New York Live and its predecessor LX New York have made more changes on the WNBC schedule than a game of three card monte. The latest switcheroo may be a surprise to many. As we reported in March, WNBC announced that New York Live would be canceled in time for fall programming. True to their word, Steve Harvey takes the 3 p.m. slot with the debut of his new syndicated talk show September 4.
And that would be the end of the line for New York Live.
Quietly, however, in just the last few weeks, the show has apparently been given another life. New York Live is making the move to 12:30 p.m., immediately after the noon newscast.
Some changes are coming to the program, though. Most notably, the time has been trimmed to just 30 minutes. Lead host Jane Hanson will not be part of the shorter entertainment/lifestyle broadcast.
“It just didn’t work for me for a number of different reasons,” Hanson tells FishbowlNY. “One of them is financially. There wasn’t the same kind of pay involved… I just could not afford to take that job.”
In the end, it wasn’t a tough decision to walk away, but Hanson still has fond memories of New York Live.
“We were really gaining momentum too. We had great [fan] response… we interacted the audience in unusual ways because we always had that chat at the bottom of the page,” Hanson says. “That part I’ll miss.”
The momentum carried over to celebrities, attracting a better lineup of guests.
Hanson, who returned to Channel 4 with New York Live in February 2010, has logged nearly 30 years at WNBC. However, the longtime anchor is not interested in resurrecting her past.
“I never really explored it, to tell you the truth,” Hanson admits. “I had so much fun doing New York Live with all the interviews and with all the live moments to it, and honestly it was so much fun. After a career of doing really heavy duty, a lot of breaking news, a lot of live shows…it was good to get out of that whole news thing.”
Hanson, best remembered for her 15 years as Today in New York co-anchor, was on the air as the 9/11 horrors unfolded 11 years ago.
Although keeping the possibility open for more work at her beloved WNBC, Hanson, 56, isn’t just looking toward her own future. She and New York Live executive producer, Amy Rosenblum, are helping the next crop of TV personalities. They have founded the company, The Media Masters.
“That’s about helping people learn how to be in television, and ultimately helping them find places to be on television,” Hanson says.
The signature event of the new company is an intensive day-long, media training boot camp.
“[It's] for a lot of young people, and a lot of people who are experts in a particular field and may want to find a way to use that expertise on television or in some form of video.” Hanson says.
She says the Media Masters venture is her main focus while her next on-air step is to be determined.

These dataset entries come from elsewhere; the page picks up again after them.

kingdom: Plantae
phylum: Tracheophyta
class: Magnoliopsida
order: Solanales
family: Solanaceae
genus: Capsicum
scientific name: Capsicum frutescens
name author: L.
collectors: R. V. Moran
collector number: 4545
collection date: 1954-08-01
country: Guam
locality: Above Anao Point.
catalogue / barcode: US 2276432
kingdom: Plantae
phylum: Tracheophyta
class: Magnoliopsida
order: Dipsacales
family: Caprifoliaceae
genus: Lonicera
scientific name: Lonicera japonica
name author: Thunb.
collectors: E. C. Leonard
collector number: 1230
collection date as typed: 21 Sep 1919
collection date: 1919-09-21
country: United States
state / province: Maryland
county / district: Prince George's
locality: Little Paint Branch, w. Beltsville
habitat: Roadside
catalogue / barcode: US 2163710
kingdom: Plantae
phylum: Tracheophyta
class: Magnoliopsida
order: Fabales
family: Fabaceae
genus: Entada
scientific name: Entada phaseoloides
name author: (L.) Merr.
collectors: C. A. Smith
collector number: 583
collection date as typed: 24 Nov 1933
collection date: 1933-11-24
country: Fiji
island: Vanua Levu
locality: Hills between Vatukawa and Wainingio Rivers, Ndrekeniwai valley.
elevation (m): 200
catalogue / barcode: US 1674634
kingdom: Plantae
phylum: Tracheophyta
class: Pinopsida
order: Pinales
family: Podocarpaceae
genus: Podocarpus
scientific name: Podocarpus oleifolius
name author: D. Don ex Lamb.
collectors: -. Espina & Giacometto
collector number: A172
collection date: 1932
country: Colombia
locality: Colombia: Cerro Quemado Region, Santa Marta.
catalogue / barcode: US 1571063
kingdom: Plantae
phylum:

“There [are] other television possibilities,” Hanson says. “Cable shows have expressed interest. It’s all just kind of an exploratory process for me at the moment.”
But Hanson, who started as a 23-year-old “wet behind the ears” reporter in 1979, knows there will be a TV future for her and her fans.
“I love television. I love being on television,” Hanson says. “I love interviewing people, it’s so much fun. How I’m going to translate all of that going forward I’m not quite so sure.”
One thing is certain for the veteran newswoman, she has no regrets about returning for her second stint with WNBC. She left the station in 2006 due to budgetiary cutbacks. Not only did she expect the door on her WNBC career closed, Hanson believed it was a sign to get out of TV altogether.
“I had never sought another television job at that point. I just simply wasn’t looking for one,” Hanson recalls. “…It was just something that was meant to be, but it was not me saying, ‘I need to be on TV!’”
Hanson is grateful for the opportunity, friendships she forged, and most important, stretching herself professionally on New York Live.
“The experience has been fabulous,” Hanson reflects.